------ Text passage ------

The issue isn’t if it is right or wrong. The issue is the kind of force and how it is used. Sadly age and relative strength are factors. Also appearances play a role. Whether you agree with it or not are you willing to stand up in front of 12 people or 1-3 judges and fight for your convictions with your livelihood on the line and possible jail time. That’s the reality. When that poor little punk that stabbed you is sitting across the aisle from you playing victim and you are a big scary prison guard who is getting portrayed by every single mistake you have made your entire life. The fact of what is right or wrong won’t matter it becomes who is the better story teller. This is why they don’t want anything that can be portrayed as a weapon. Sadly until people get away from the “It’s not their fault they are from a broken home and society failed them” mentality this will be a reality. Try this. Pick a stranger up off the street and see if you can convince them you should have OC as a juvi guard and explain the pros and cons then ask them how they would vote as a juror when you use it. Then once you get 12 post the results and how it went. Also you cannot ask anyone this in a law enforcement field because at trial they would be thrown out of selection because possible bias.

------ Data for analysis ------

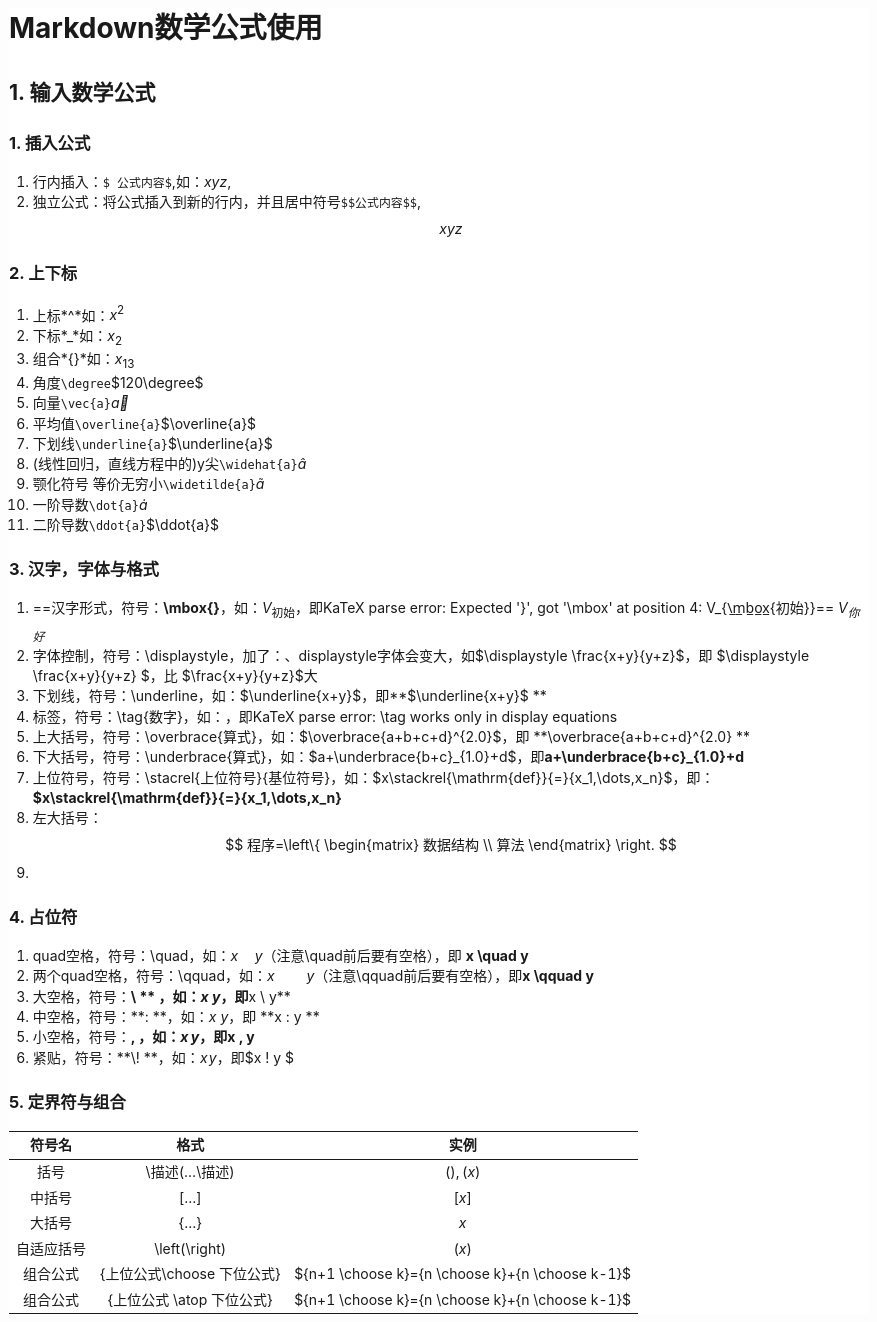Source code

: # Markdown数学公式使用

## 1. 输入数学公式

### 1. 插入公式

1. 行内插入：`$ 公式内容$`,如：$xyz$,
2. 独立公式：将公式插入到新的行内，并且居中符号`$$公式内容$$`,$$xyz$$

### 2. 上下标

1. 上标*^*如：$x^2$
2. 下标*_*如：$x_2$
3. 组合*{}*如：$x_{13}$
4. 角度`\degree`$120\degree$
5. 向量`\vec{a}`$\vec{a}$
6. 平均值`\overline{a}`$\overline{a}$
7. 下划线`\underline{a}`$\underline{a}$
8. (线性回归，直线方程中的)y尖`\widehat{a}`$\widehat{a}$
9. 颚化符号 等价无穷小`\widetilde{a}`$\widetilde{a}$
10. 一阶导数`\dot{a}`$\dot{a}$
11. 二阶导数`\ddot{a}`$\ddot{a}$

### 3. 汉字，字体与格式

1. ==汉字形式，符号：**\mbox{}**，如：$V_{\mbox{初始}}$，即KaTeX parse error: Expected '}', got '\mbox' at position 4: V_{\̲m̲b̲o̲x̲{初始}}==  $V_{你好}$
2. 字体控制，符号：\displaystyle，加了：、displaystyle字体会变大，如$\displaystyle \frac{x+y}{y+z}$，即 $\displaystyle \frac{x+y}{y+z} $，比 $\frac{x+y}{y+z}$大
3. 下划线，符号：\underline，如：$\underline{x+y}$，即**$\underline{x+y}$ **
4. 标签，符号：\tag{数字}，如：$\tag{11}$，即KaTeX parse error: \tag works only in display equations
5. 上大括号，符号：\overbrace{算式}，如：$\overbrace{a+b+c+d}^{2.0}$，即 **\overbrace{a+b+c+d}^{2.0} **
6. 下大括号，符号：\underbrace{算式}，如：$a+\underbrace{b+c}_{1.0}+d$，即**a+\underbrace{b+c}_{1.0}+d**
7. 上位符号，符号：\stacrel{上位符号}{基位符号}，如：$x\stackrel{\mathrm{def}}{=}{x_1,\dots,x_n}$，即：**$x\stackrel{\mathrm{def}}{=}{x_1,\dots,x_n}**
8. 左大括号：$$ 程序=\left\{ \begin{matrix} 数据结构 \\ 算法  \end{matrix} \right. $$
7. 

### 4. 占位符

1. quad空格，符号：\quad，如：$x \quad y$（注意\quad前后要有空格），即 **x \quad y**
2. 两个quad空格，符号：\qquad，如：$x \qquad y$（注意\qquad前后要有空格），即**x \qquad y**
3. 大空格，符号：**\ ** ，如：$x \ y$，即**x \ y**
4. 中空格，符号：**\: **，如：$x \: y$，即 **x \: y **
5. 小空格，符号：**\, **，如：$x \, y$，即**x \, y**
6. 紧贴，符号：**\\! **，如：$x \! y$，即$x ! y $

### 5. 定界符与组合

|   符号名   |            格式            |                      实例                       |
| :--------: | :------------------------: | :---------------------------------------------: |
|    括号    |       \描述(…\描述)        |                $(), \big(x\big)$                |
|   中括号   |            […]             |                      $[x]$                      |
|   大括号   |            {…}             |                      ${x}$                      |
| 自适应括号 |       \left(\right)        |                $\left(x\right)$                 |
|  组合公式  | {上位公式\choose 下位公式} | ${n+1 \choose k}={n \choose k}+{n \choose k-1}$ |
|  组合公式  | {上位公式 \atop 下位公式}  | ${n+1 \choose k}={n \choose k}+{n \choose k-1}$ |
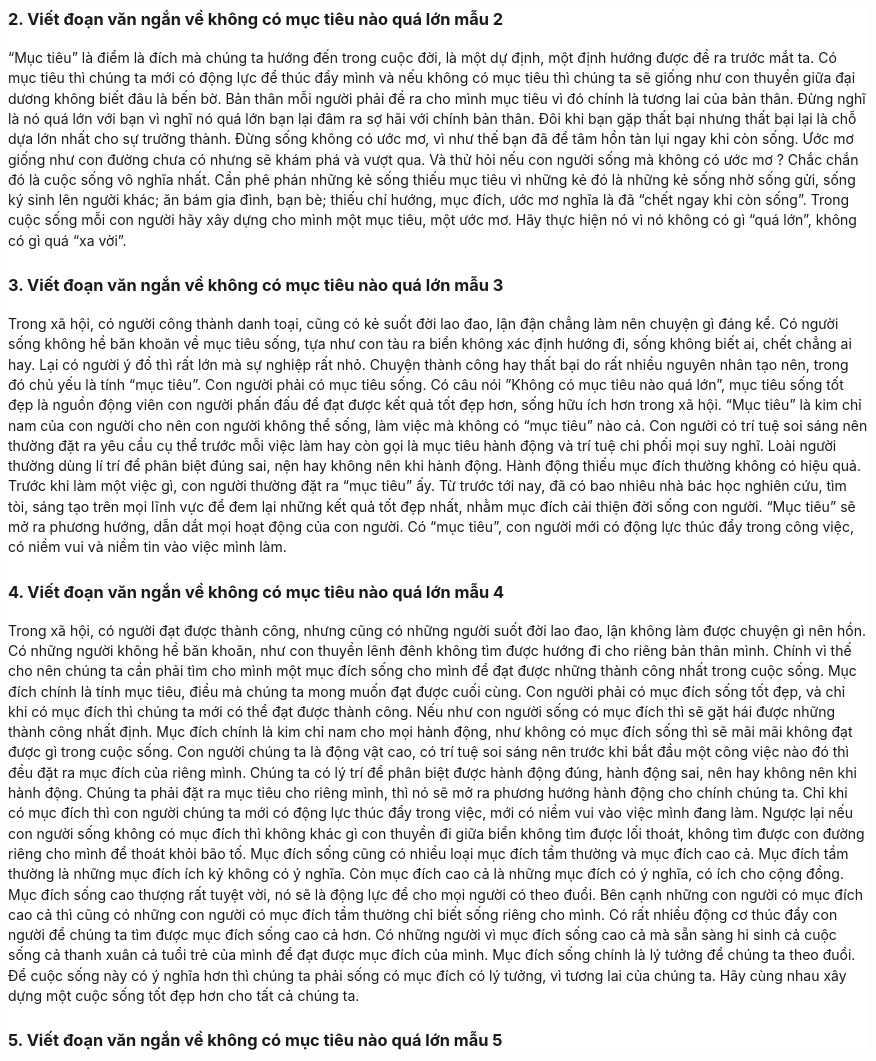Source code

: ### 2\. Viết đoạn văn ngắn về không có mục tiêu nào quá lớn mẫu 2
“Mục tiêu” là điểm là đích mà chúng ta hướng đến trong cuộc đời, là một dự định, một định hướng được đề ra trước mắt ta. Có mục tiêu thì chúng ta mới có động lực để thúc đẩy mình và nếu không có mục tiêu thì chúng ta sẽ giống như con thuyền giữa đại dương không biết đâu là bến bờ. Bản thân mỗi người phải đề ra cho mình mục tiêu vì đó chính là tương lai của bản thân. Đừng nghĩ là nó quá lớn với bạn vì nghĩ nó quá lớn bạn lại đâm ra sợ hãi với chính bản thân. Đôi khi bạn gặp thất bại nhưng thất bại lại là chỗ dựa lớn nhất cho sự trưởng thành. Đừng sống không có ước mơ, vì như thế bạn đã để tâm hồn tàn lụi ngay khi còn sống. Ước mơ giống như con đường chưa có nhưng sẽ khám phá và vượt qua. Và thử hỏi nếu con người sống mà không có ước mơ ? Chắc chắn đó là cuộc sống vô nghĩa nhất. Cần phê phán những kẻ sống thiếu mục tiêu vì những kẻ đó là những kẻ sống nhờ sống gửi, sống ký sinh lên người khác; ăn bám gia đình, bạn bè; thiếu chí hướng, mục đích, ước mơ nghĩa là đã “chết ngay khi còn sống”. Trong cuộc sống mỗi con người hãy xây dựng cho mình một mục tiêu, một ước mơ. Hãy thực hiện nó vì nó không có gì “quá lớn”, không có gì quá “xa vời”.
### 3\. Viết đoạn văn ngắn về không có mục tiêu nào quá lớn mẫu 3
Trong xã hội, có người công thành danh toại, cũng có kẻ suốt đời lao đao, lận đận chẳng làm nên chuyện gì đáng kể. Có người sống không hề băn khoăn về mục tiêu sống, tựa như con tàu ra biển không xác định hướng đi, sống không biết ai, chết chẳng ai hay. Lại có người ý đồ thì rất lớn mà sự nghiệp rất nhỏ. Chuyện thành công hay thất bại do rất nhiều nguyên nhân tạo nên, trong đó chủ yếu là tính “mục tiêu”. Con người phải có mục tiêu sống. Có câu nói ”Không có mục tiêu nào quá lớn”, mục tiêu sống tốt đẹp là nguồn động viên con người phấn đấu để đạt được kết quả tốt đẹp hơn, sống hữu ích hơn trong xã hội. “Mục tiêu” là kim chỉ nam của con người cho nên con người không thể sống, làm việc mà không có “mục tiêu” nào cả. Con người có trí tuệ soi sáng nên thường đặt ra yêu cầu cụ thể trước mỗi việc làm hay còn gọi là mục tiêu hành động và trí tuệ chi phối mọi suy nghĩ. Loài người thường dùng lí trí để phân biệt đúng sai, nện hay không nên khi hành động. Hành động thiếu mục đích thường không có hiệu quả. Trước khi làm một việc gì, con người thường đặt ra “mục tiêu” ấy. Từ trước tới nay, đã có bao nhiêu nhà bác học nghiên cứu, tìm tòi, sáng tạo trên mọi lĩnh vực để đem lại những kết quả tốt đẹp nhất, nhằm mục đích cải thiện đời sống con người. “Mục tiêu” sẽ mở ra phương hướng, dẫn dắt mọi hoạt động của con người. Có “mục tiêu”, con người mới có động lực thúc đẩy trong công việc, có niềm vui và niềm tin vào việc mình làm.
### 4\. Viết đoạn văn ngắn về không có mục tiêu nào quá lớn mẫu 4
Trong xã hội, có người đạt được thành công, nhưng cũng có những người suốt đời lao đao, lận không làm được chuyện gì nên hồn. Có những người không hề băn khoăn, như con thuyền lênh đênh không tìm được hướng đi cho riêng bản thân mình. Chính vì thế cho nên chúng ta cần phải tìm cho mình một mục đích sống cho mình để đạt được những thành công nhất trong cuộc sống. Mục đích chính là tính mục tiêu, điều mà chúng ta mong muốn đạt được cuối cùng. Con người phải có mục đích sống tốt đẹp, và chỉ khi có mục đích thì chúng ta mới có thể đạt được thành công. Nếu như con người sống có mục đích thì sẽ gặt hái được những thành công nhất định. Mục đích chính là kim chỉ nam cho mọi hành động, như không có mục đích sống thì sẽ mãi mãi không đạt được gì trong cuộc sống. Con người chúng ta là động vật cao, có trí tuệ soi sáng nên trước khi bắt đầu một công việc nào đó thì đều đặt ra mục đích của riêng mình. Chúng ta có lý trí để phân biệt được hành động đúng, hành động sai, nên hay không nên khi hành động. Chúng ta phải đặt ra mục tiêu cho riêng mình, thì nó sẽ mở ra phương hướng hành động cho chính chúng ta. Chỉ khi có mục đích thì con người chúng ta mới có động lực thúc đẩy trong việc, mới có niềm vui vào việc mình đang làm. Ngược lại nếu con người sống không có mục đích thì không khác gì con thuyền đi giữa biển không tìm được lối thoát, không tìm được con đường riêng cho mình để thoát khỏi bão tố. Mục đích sống cũng có nhiều loại mục đích tầm thường và mục đích cao cả. Mục đích tầm thường là những mục đích ích kỷ không có ý nghĩa. Còn mục đích cao cả là những mục đích có ý nghĩa, có ích cho cộng đồng. Mục đích sống cao thượng rất tuyệt vời, nó sẽ là động lực để cho mọi người có theo đuổi. Bên cạnh những con người có mục đích cao cả thì cũng có những con người có mục đích tầm thường chỉ biết sống riêng cho mình. Có rất nhiều động cơ thúc đẩy con người để chúng ta tìm được mục đích sống cao cả hơn. Có những người vì mục đích sống cao cả mà sẵn sàng hi sinh cả cuộc sống cả thanh xuân cả tuổi trẻ của mình để đạt được mục đích của mình. Mục đích sống chính là lý tưởng để chúng ta theo đuổi. Để cuộc sống này có ý nghĩa hơn thì chúng ta phải sống có mục đích có lý tưởng, vì tương lai của chúng ta. Hãy cùng nhau xây dựng một cuộc sống tốt đẹp hơn cho tất cả chúng ta.
### 5\. Viết đoạn văn ngắn về không có mục tiêu nào quá lớn mẫu 5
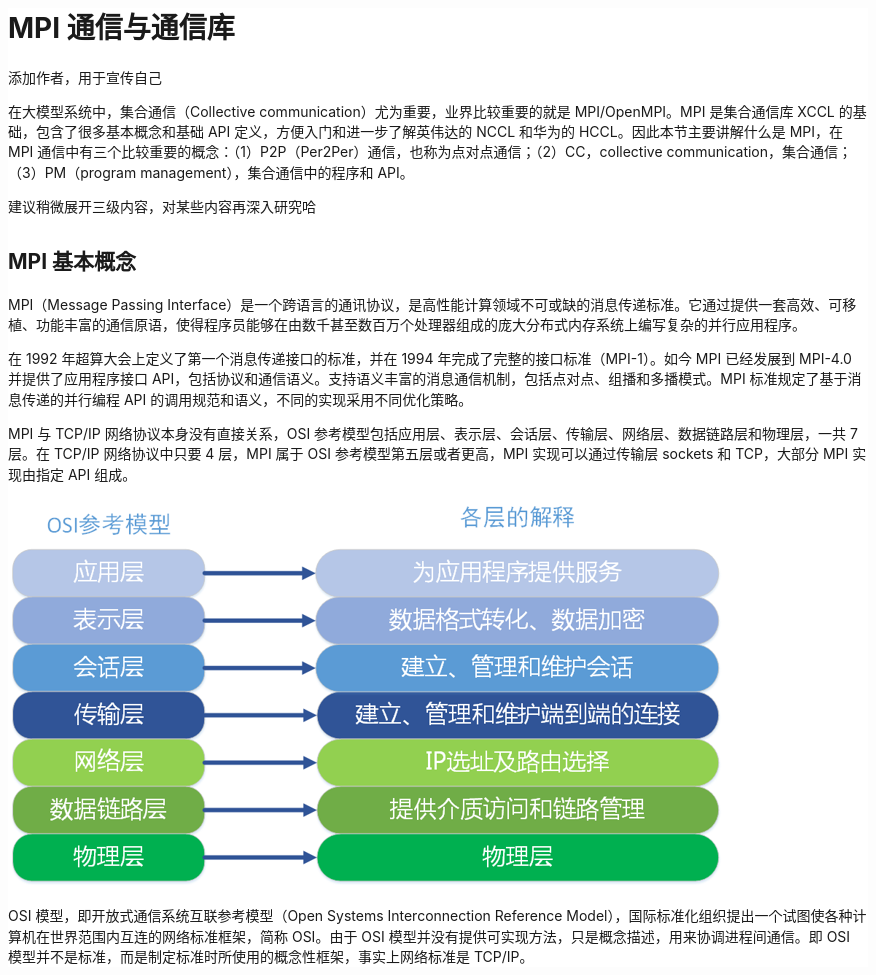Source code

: 

# MPI 通信与通信库

>>>>>>>>>>>>>>
添加作者，用于宣传自己

在大模型系统中，集合通信（Collective communication）尤为重要，业界比较重要的就是 MPI/OpenMPI。MPI 是集合通信库 XCCL 的基础，包含了很多基本概念和基础 API 定义，方便入门和进一步了解英伟达的 NCCL 和华为的 HCCL。因此本节主要讲解什么是 MPI，在 MPI 通信中有三个比较重要的概念：（1）P2P（Per2Per）通信，也称为点对点通信；（2）CC，collective communication，集合通信；（3）PM（program management），集合通信中的程序和 API。

>>>>>>>>>>>>>>
建议稍微展开三级内容，对某些内容再深入研究哈

## MPI 基本概念

MPI（Message Passing Interface）是一个跨语言的通讯协议，是高性能计算领域不可或缺的消息传递标准。它通过提供一套高效、可移植、功能丰富的通信原语，使得程序员能够在由数千甚至数百万个处理器组成的庞大分布式内存系统上编写复杂的并行应用程序。

在 1992 年超算大会上定义了第一个消息传递接口的标准，并在 1994 年完成了完整的接口标准（MPI-1）。如今 MPI 已经发展到 MPI-4.0 并提供了应用程序接口 API，包括协议和通信语义。支持语义丰富的消息通信机制，包括点对点、组播和多播模式。MPI 标准规定了基于消息传递的并行编程 API 的调用规范和语义，不同的实现采用不同优化策略。

MPI 与 TCP/IP 网络协议本身没有直接关系，OSI 参考模型包括应用层、表示层、会话层、传输层、网络层、数据链路层和物理层，一共 7 层。在 TCP/IP 网络协议中只要 4 层，MPI 属于 OSI 参考模型第五层或者更高，MPI 实现可以通过传输层 sockets 和 TCP，大部分 MPI 实现由指定 API 组成。

![OSI 参考模型](images/1osimodule.png)

OSI 模型，即开放式通信系统互联参考模型（Open Systems Interconnection Reference Model），国际标准化组织提出一个试图使各种计算机在世界范围内互连的网络标准框架，简称 OSI。由于 OSI 模型并没有提供可实现方法，只是概念描述，用来协调进程间通信。即 OSI 模型并不是标准，而是制定标准时所使用的概念性框架，事实上网络标准是 TCP/IP。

------

* Exercise instructions:
**A)** In the use-of-force comment, what does the outcome come down to once right or wrong stops mattering?
**B)** Please carry on the use-of-force comment from its last sentence.
The records were drawn from a separate source and are unrelated to the text.

* Answers to each task:
**A)** It becomes about who is the better storyteller.

**B)**
Male user Sergeant Larkin 6 posts

If I punch you in the face or stab you with a pen will it matter if I am over or under 18? No it will hurt either way so why not allow everyone who is trained and wears a badge on the inside to protect themselves? Simple non leathal tools to help restrain the person or OC spray and Tazer options to stop assaultive behavior. Would a police officer on the outside be denied the right to use their tools in order to protect or subdue the person based on age?

Something like “oh wait I can’t Taze you even though you are going to attack me because of your age”….. yeah right see how that plays out in real life. How many correctional officers have to die before the country as a whole realizes we are fooling ourselves about juvenile offenders and the dangers they bring to a lock up?
As always be safe and watch your back.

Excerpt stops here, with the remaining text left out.